How to securely store API keys for AI agents
Never leave keys in plaintext config files or environment variables baked into an image. Store each secret in an encrypted vault scoped to its owner, inject it only at runtime, rotate it on a schedule, and grant the agent the narrowest scope it needs.
An AI agent that does real work accumulates secrets fast: an LLM provider key, OAuth tokens for Gmail and Calendar, a Telegram bot token, maybe a payment or booking integration. Each one is a credential that can spend money, read your mail or impersonate you. The default that most quick-start guides reach for, dropping everything into a .env file or a config block, is exactly the pattern that leaks.
The goal is straightforward: secrets should be encrypted at rest, available to the agent only at the moment it needs them, and easy to revoke without rebuilding anything.
How it works
A few principles cover almost every case.
- Encrypt at rest in a dedicated store. Use a secrets manager or an encrypted vault rather than a file on disk. The agent reads the secret through the store’s API; the value is never written to your repository or your container image.
- Inject at runtime, never bake in. Mount or fetch secrets when the process starts. Anything baked into an image or committed to source control is effectively published.
- Scope narrowly. Request only the OAuth scopes and API permissions the task requires. A key that can only read calendars cannot drain a budget.
- Rotate and revoke. Set an expiry, rotate on a schedule, and make sure revoking a single credential does not take the whole agent down. For Google access, OAuth tokens are revocable from your Google Account independently of the app.
If you self-host OpenClaw, this is your responsibility to wire up: a secrets backend, runtime injection, rotation. It is very doable, but it is part of the ongoing self-host maintenance and a common source of self-hosting security risk.
Worked example
How the same set of secrets is handled across approaches.
| Practice | Plaintext .env (don’t) | Self-hosted vault (DIY) | Liv user vaults (managed) |
|---|---|---|---|
| Storage | File on disk, often committed | Encrypted store you run | Encrypted per-user vault |
| Injection | Loaded into env at boot | Fetched at runtime | Fetched at runtime |
| Rotation | Manual, often forgotten | You schedule it | Handled for you |
| Blast radius if leaked | All secrets exposed | Scoped to that vault | Scoped to one user’s vault |
| Your ops burden | None, until it leaks | You own it all | None |
Try this in Liv
Liv stores your secrets in encrypted per-user vaults, so each user’s credentials are isolated and never sit in a shared plaintext config.
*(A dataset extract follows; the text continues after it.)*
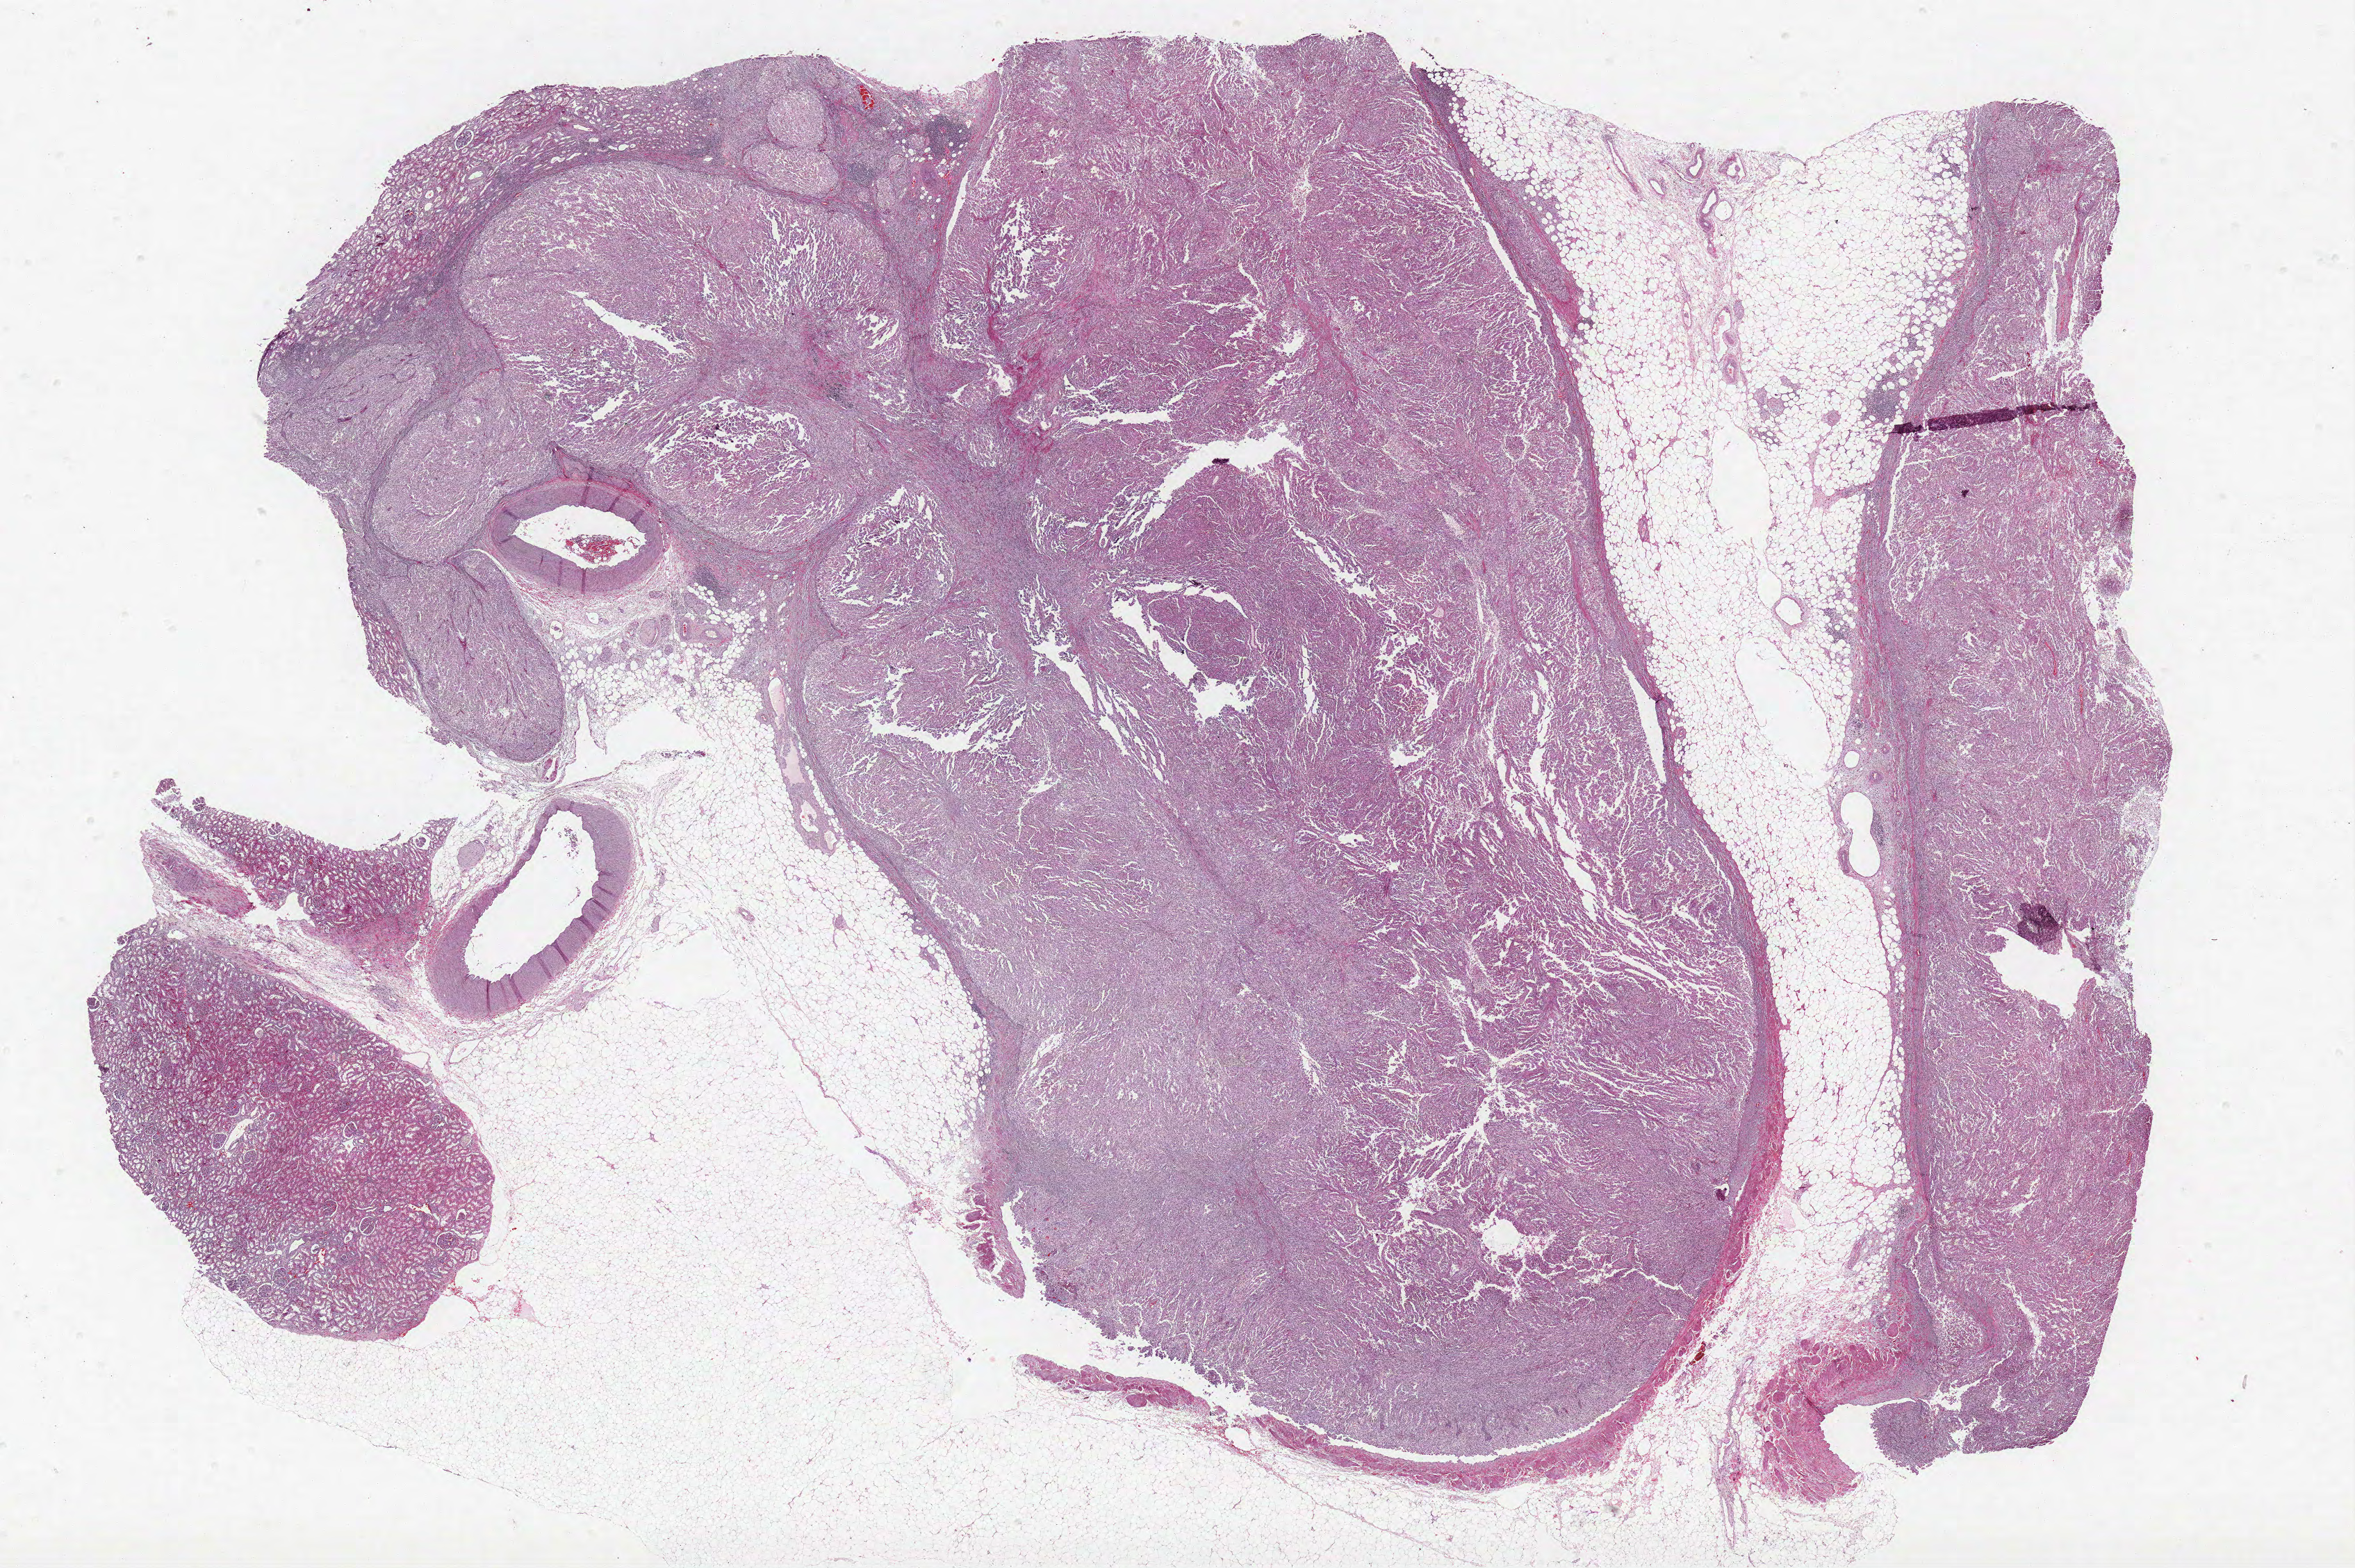
Digitized Hematoxylin and eosin (H&E) stained tissue section (whole slide) — a low-resolution overview of the entire scanned area, about 27.1 x 18.0 mm (acquisition: 40x scan); FFPE section; kidney, primary tumour sample. Patient: male, age at initial diagnosis 60 years.
Histologic diagnosis: Papillary adenocarcinoma, NOS.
Gmail and Calendar access uses Google OAuth (revocable any time), and Liv has passed Google CASA Tier 2, independently verified by TAC Security.
- Start a 14-day free trial at app.liv4all.com, no credit card needed.
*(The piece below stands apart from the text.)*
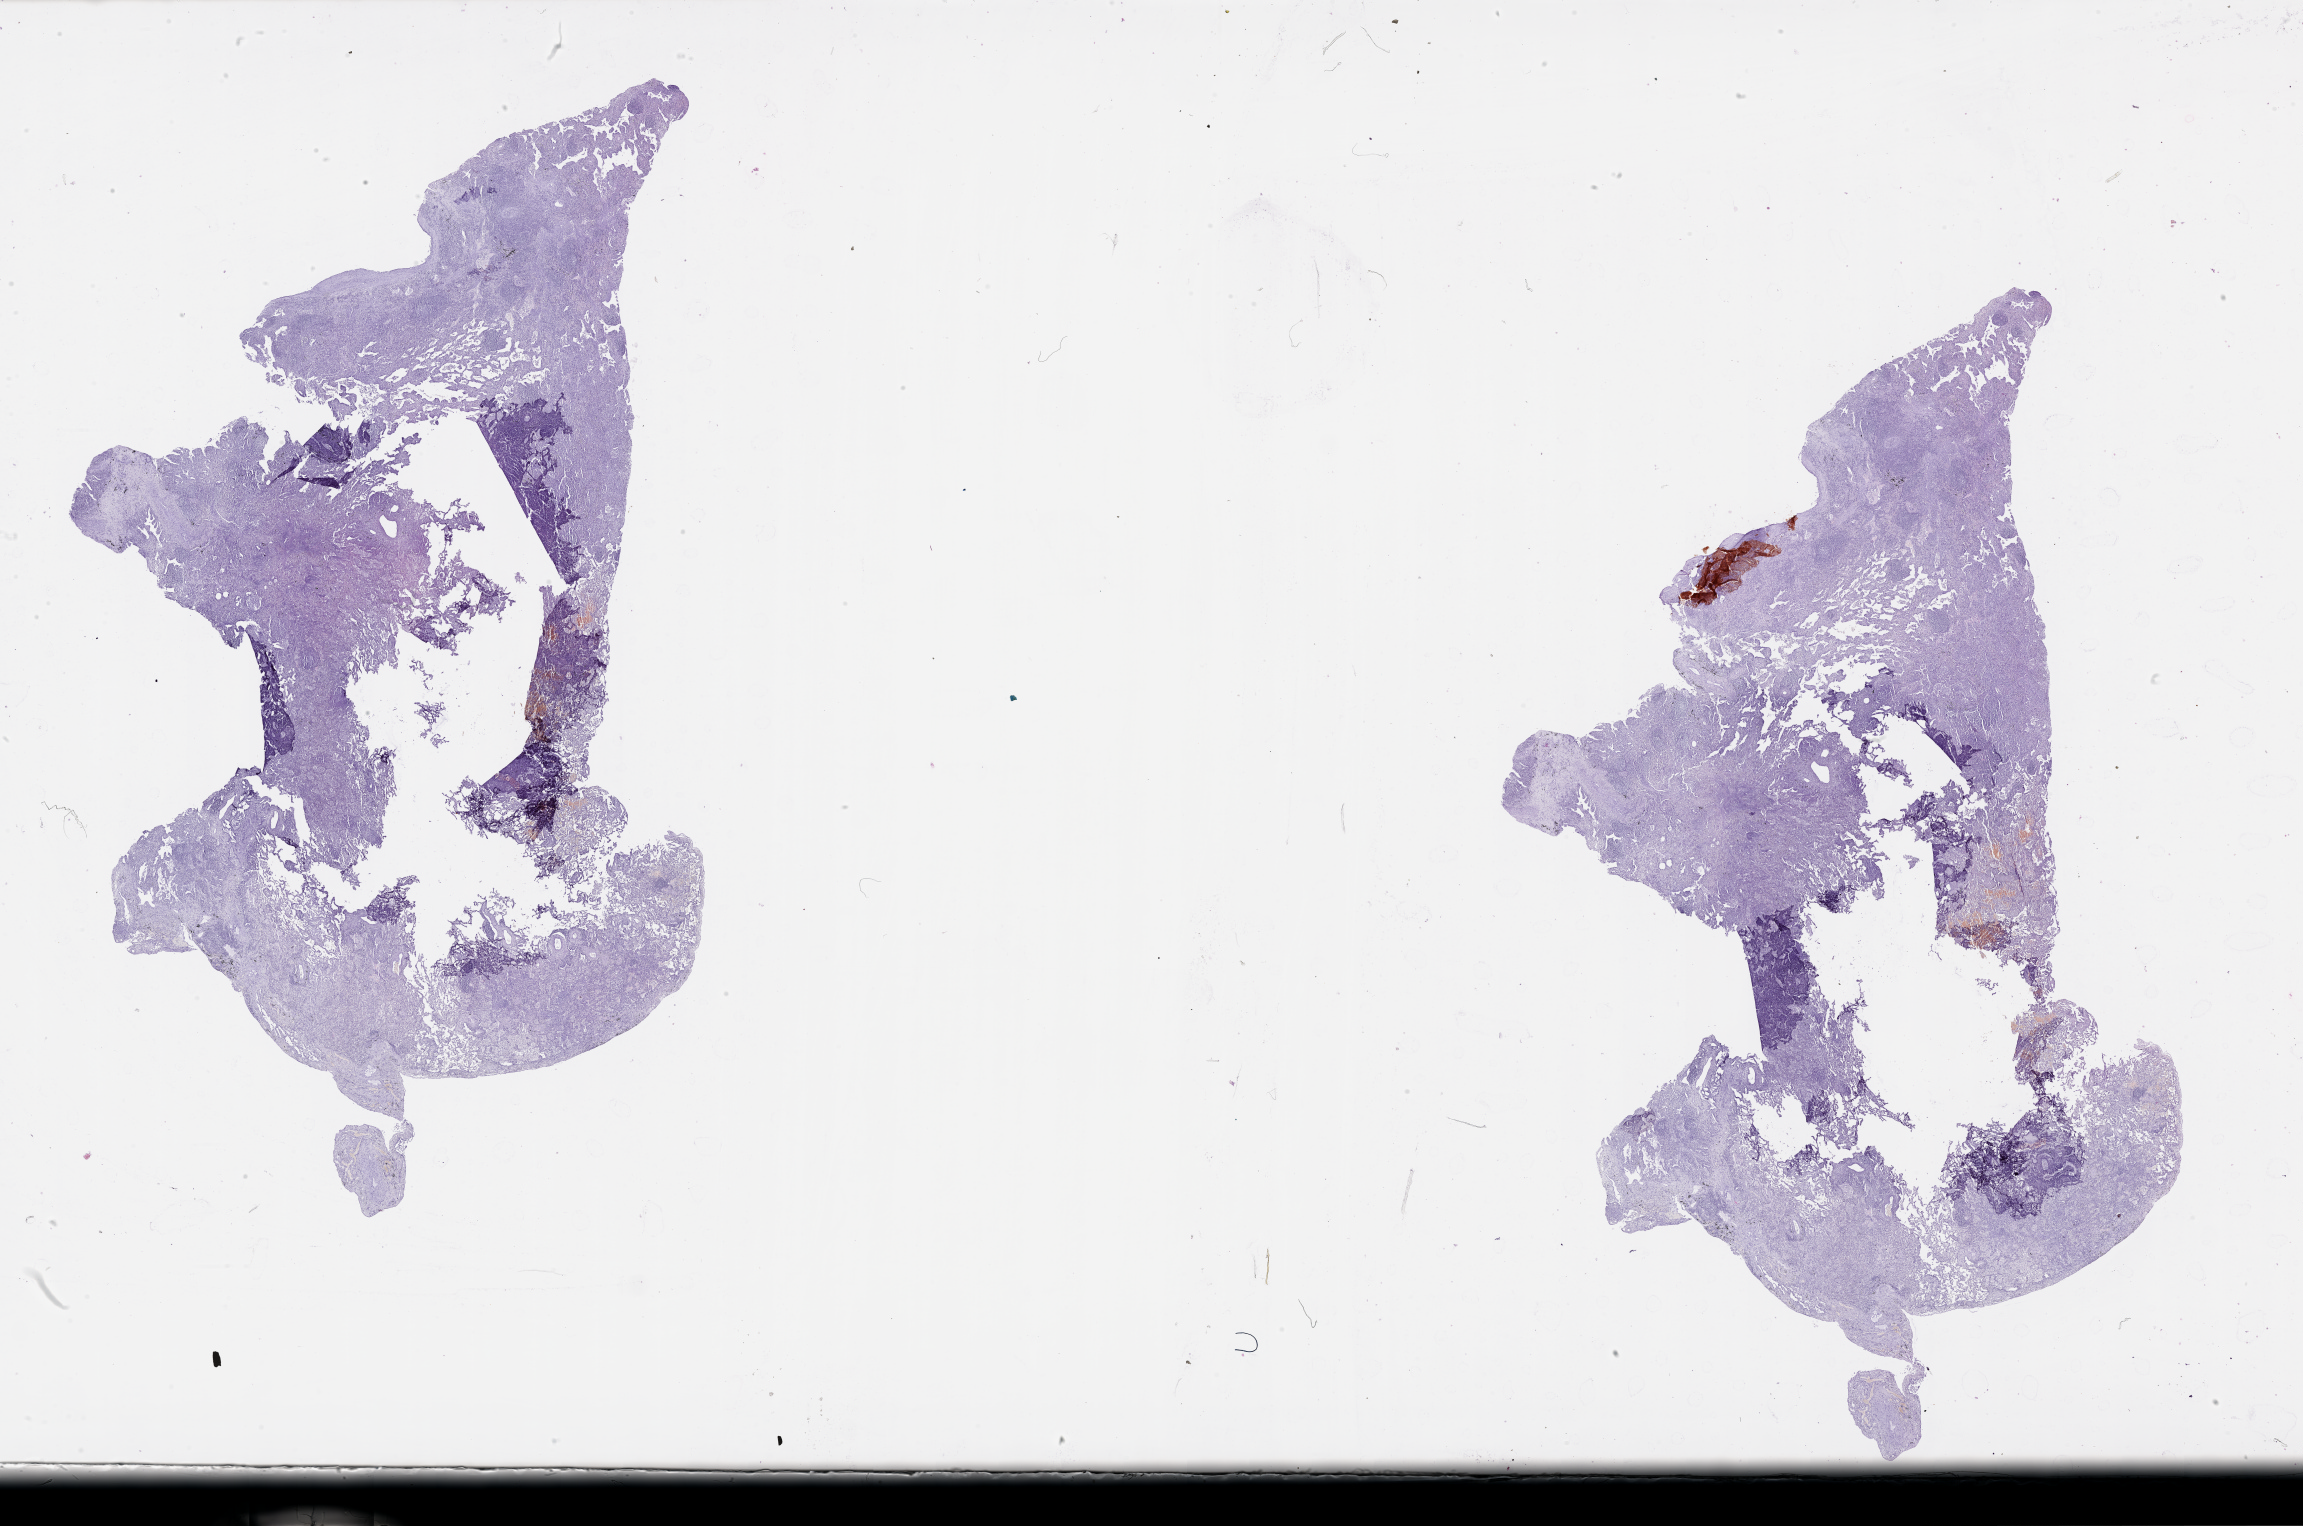
Digitized Hematoxylin and eosin (H&E) stained tissue section (whole slide) — whole scanned area (about 37.1 x 24.6 mm) shown as a low-resolution overview, tumour tissue sample, lung. Male, 70 y/o.
Patient diagnosis (cohort enrolment): squamous cell carcinoma (lung).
- Message Liv on Telegram, the default and required channel.
- Connect Gmail and Calendar via Google OAuth; tokens are held in your encrypted vault.
- Optionally link WhatsApp (invite-only, needs a dedicated eSIM).
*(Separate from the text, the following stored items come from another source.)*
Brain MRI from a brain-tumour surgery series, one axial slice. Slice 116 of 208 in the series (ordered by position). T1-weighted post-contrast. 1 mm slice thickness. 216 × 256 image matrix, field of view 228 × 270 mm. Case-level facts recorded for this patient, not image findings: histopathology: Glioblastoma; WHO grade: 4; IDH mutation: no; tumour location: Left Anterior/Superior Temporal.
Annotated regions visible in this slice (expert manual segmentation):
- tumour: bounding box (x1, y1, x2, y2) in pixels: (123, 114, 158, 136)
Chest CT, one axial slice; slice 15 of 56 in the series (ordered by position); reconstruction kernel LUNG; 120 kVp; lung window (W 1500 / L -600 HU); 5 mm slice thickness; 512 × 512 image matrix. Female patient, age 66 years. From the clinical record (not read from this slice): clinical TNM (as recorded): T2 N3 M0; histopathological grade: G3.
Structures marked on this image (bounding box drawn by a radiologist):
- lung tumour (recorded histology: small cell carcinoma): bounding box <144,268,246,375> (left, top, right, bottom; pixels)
Onboarding is currently early access and batched, so you may join a queue.
Common questions
Are environment variables safe enough for secrets?
They are better than committing keys to source, but env vars can leak through logs, crash dumps and child processes. A dedicated encrypted store is the stronger default.
What is a per-user vault?
An encrypted store scoped to a single user, so one person’s credentials are isolated from everyone else’s. Liv uses this model, which keeps the blast radius of any incident small.
How often should I rotate API keys?
On a schedule that matches the sensitivity: high-value keys quarterly or sooner, and immediately on any suspected exposure. Automate it so it actually happens.
What if I give an agent my Gmail credentials directly?
Don’t. Use Google OAuth instead, so no password is shared and access stays revocable.
Where do API keys leak most often?
Committed config files, build logs, screenshots and over-broad scopes. Narrow scope and runtime injection close most of those gaps.
Is a managed service automatically more secure?
No, but it can remove whole classes of mistake by handling encryption and rotation for you. Weigh that against the security risks of self-hosting.